O estilo de pintura existente é muito interessante, pois à primeira vista pouco se assemelha ao grafite convencional, assemelhando-se mais a uma tela aplicada em paredes residenciais. Muitas obras apresentam elementos abstratos e remetem a Picasso, além de traçarem paralelos com grandes obras de arte da história contemporânea. Este lugar é uma pequena joia artística, onde os amantes da arte urbana encontrarão verdadeiro deleite.

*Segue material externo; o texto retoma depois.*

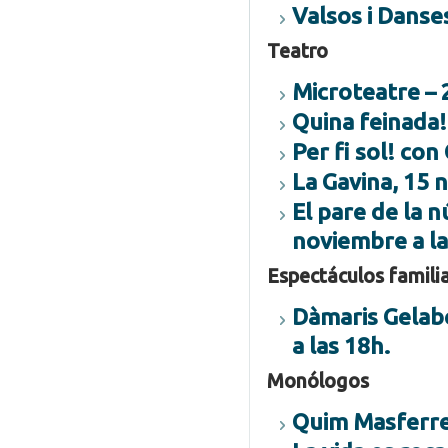
Valsos i Danse
Teatro
Microteatre – 
Quina feinada!
Per fi sol! con
La Gavina, 15 
El pare de la n
noviembre a la
Espectáculos famili
Dàmaris Gelabe
a las 18h.
Monólogos
Quim Masferre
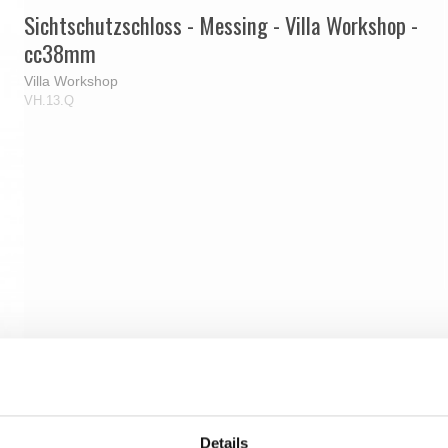
Sichtschutzschloss - Messing - Villa Workshop -
cc38mm
Villa Workshop
VH.13.Q
Details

A primeira pintura mencionada nos Murais foi feita em 1968 pelo grupo anarquista milanês Dioniso em Orgosolo. O fundador foi Francesco del Casino, de Siena, que se estabeleceu em Orgosolo depois de assistir ao filme "Bandidos em Orgosolo". Casino era próximo ao Partido Comunista Italiano e o filme o tocou e inspirou profundamente. Este filme foi filmado pelo diretor Vittorio De Seta em 1961 em Orgosolo e mostra um pastor envolvido em um roubo de gado e acusado de assassinar um carabineiro, razão pela qual ele é obrigado a iniciar uma vida de bandido nas montanhas. E Casino também iniciou um projeto. Em 1975, ele começou a fazer pinturas fantásticas com estudantes nas paredes das casas em Orgosolo. A primeira ocasião foi o 30º aniversário da luta guerrilheira contra o fascismo.

Na verdade, esses estilos de pintura começaram na Sardenha, na pouco conhecida vila de San Sperate. Eles se espalharam e outros lugares também foram pintados. As pinturas murais em Orgosolo expressaram inicialmente o protesto contra o planejado campo de treinamento da OTAN em Pratobello. O protesto também é dirigido aos líderes do Grupo de Milão, que desviaram os fundos do plano de construção na Sardenha. Muitas imagens recentes comentam sobre a política mundial.

Numa das pinturas, Helmut Schmidt é referido como um "especialista em assassinatos de Estado" devido a Stammheim. Outra retrata a vitória dos combatentes cambojanos e vietnamitas contra os EUA. Questiona-se o número de vítimas inocentes na queda de Saddam Hussein. Outras imagens representam a vida simples de um pastor e da aldeia, defendem a preservação da língua sarda ou até incluem mensagens publicitárias. É, sem dúvida, uma magnífica galeria a céu aberto com estilo próprio, de valor histórico e repleta de mensagens.

Os estudos de Alfredo Niceforo sobre o crime na Sardenha também são satirizados por um mural irônico. Muitos dos mais de 120 murais, que agora compõem o conjunto, têm uma orientação estilística voltada para o cubismo, à semelhança de Guernica, de Picasso, mas também há pinturas mais realistas entre eles. Além de Francesco del Casino, os murais foram concebidos pelo artista autodidata Pasquale Buesca, que também residia em Orgosolo. O grupo feminista "Le Api" e o artista milanês Massimo Cantoni também participaram de algumas das obras. Apesar de alguns danos, principalmente devido a alterações nas casas ou às intempéries, todos os murais ainda se encontram em grande parte muito bem preservados. Uma visita de um dia a Orgosolo é altamente recomendada para quem aprecia esse tipo de arte.